Emitentrust.com- PT Midi Utama Indonesia Tbk (MIDI) membukukan laba bersih sebesar Rp485,97 miliar pada semester I-2026, meningkat 24,44% dibandingkan Rp390,51 miliar pada periode yang sama tahun lalu. Sejalan dengan itu, pendapatan neto perseroan naik 8,39% menjadi Rp11,24 triliun dari Rp10,37 triliun.

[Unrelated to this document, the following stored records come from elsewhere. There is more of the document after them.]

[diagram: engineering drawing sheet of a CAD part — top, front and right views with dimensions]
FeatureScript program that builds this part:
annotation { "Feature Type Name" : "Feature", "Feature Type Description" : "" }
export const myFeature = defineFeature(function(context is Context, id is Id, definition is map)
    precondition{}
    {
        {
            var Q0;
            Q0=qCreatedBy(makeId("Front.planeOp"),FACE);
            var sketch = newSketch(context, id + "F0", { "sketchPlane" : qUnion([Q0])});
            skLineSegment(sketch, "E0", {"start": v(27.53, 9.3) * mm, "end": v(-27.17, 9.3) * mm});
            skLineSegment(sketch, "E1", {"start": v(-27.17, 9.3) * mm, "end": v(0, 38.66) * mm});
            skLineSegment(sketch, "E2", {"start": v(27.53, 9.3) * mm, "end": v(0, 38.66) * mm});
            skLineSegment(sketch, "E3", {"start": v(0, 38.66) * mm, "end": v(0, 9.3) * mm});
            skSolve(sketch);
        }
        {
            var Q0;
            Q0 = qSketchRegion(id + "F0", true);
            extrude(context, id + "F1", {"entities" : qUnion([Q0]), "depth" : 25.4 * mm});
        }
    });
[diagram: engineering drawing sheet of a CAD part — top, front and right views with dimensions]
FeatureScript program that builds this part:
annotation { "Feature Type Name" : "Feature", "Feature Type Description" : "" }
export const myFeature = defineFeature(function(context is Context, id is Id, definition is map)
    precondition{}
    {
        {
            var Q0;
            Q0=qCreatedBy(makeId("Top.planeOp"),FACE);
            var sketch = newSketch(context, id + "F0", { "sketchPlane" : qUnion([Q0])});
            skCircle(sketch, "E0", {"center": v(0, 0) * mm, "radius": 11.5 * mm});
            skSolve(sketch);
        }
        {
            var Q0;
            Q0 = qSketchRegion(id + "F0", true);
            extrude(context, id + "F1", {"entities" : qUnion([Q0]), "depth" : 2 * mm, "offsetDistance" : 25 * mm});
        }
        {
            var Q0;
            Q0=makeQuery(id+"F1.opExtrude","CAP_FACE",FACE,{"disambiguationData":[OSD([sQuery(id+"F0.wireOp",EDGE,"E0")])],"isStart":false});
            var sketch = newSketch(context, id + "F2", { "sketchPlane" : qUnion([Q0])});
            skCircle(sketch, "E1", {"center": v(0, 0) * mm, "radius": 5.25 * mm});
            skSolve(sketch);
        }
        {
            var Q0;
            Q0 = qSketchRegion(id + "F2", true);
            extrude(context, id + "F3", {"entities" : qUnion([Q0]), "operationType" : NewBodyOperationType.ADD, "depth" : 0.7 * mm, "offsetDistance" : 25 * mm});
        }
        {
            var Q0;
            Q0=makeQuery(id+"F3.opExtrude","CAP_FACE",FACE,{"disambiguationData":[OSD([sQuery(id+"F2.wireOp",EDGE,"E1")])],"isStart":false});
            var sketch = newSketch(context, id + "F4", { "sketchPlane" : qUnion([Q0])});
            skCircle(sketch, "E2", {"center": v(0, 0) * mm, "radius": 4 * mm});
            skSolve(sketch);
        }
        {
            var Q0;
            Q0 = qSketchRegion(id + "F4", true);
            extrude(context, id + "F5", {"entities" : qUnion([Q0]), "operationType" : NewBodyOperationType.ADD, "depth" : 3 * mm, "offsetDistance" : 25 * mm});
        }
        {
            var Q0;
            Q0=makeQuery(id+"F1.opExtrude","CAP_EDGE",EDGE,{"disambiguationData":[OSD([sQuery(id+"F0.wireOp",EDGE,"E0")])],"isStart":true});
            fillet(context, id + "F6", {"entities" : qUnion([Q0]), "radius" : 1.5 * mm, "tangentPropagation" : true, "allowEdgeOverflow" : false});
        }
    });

Berdasarkan laporan keuangan MIDI pada Senin (27/7), pertumbuhan penjualan turut mendorong laba bruto meningkat 10,27% menjadi Rp2,90 triliun dari Rp2,63 triliun pada semester I-2025.
Kinerja operasional juga menunjukkan perbaikan. Laba usaha naik 22,42% menjadi Rp623,36 miliar dibandingkan Rp509,18 miliar pada periode yang sama tahun sebelumnya. Sementara itu, laba sebelum pajak melonjak 36,95% menjadi Rp606,33 miliar dari Rp442,78 miliar.
Seiring peningkatan laba, laba per saham (earnings per share/EPS) juga meningkat menjadi Rp14,53 dari Rp11,68, atau naik sekitar 24,40% secara tahunan.
Dari sisi neraca, total liabilitas naik tipis menjadi Rp4,64 triliun per 30 Juni 2026 dari Rp4,58 triliun pada akhir 2025. Sementara itu, total aset meningkat menjadi Rp9,27 triliun dari Rp9,12 triliun, mencerminkan pertumbuhan skala usaha perseroan pada paruh pertama tahun ini.
Pada perdagangan ini Senin (27/7), saham MIDI turun 2 persen ke level Rp276.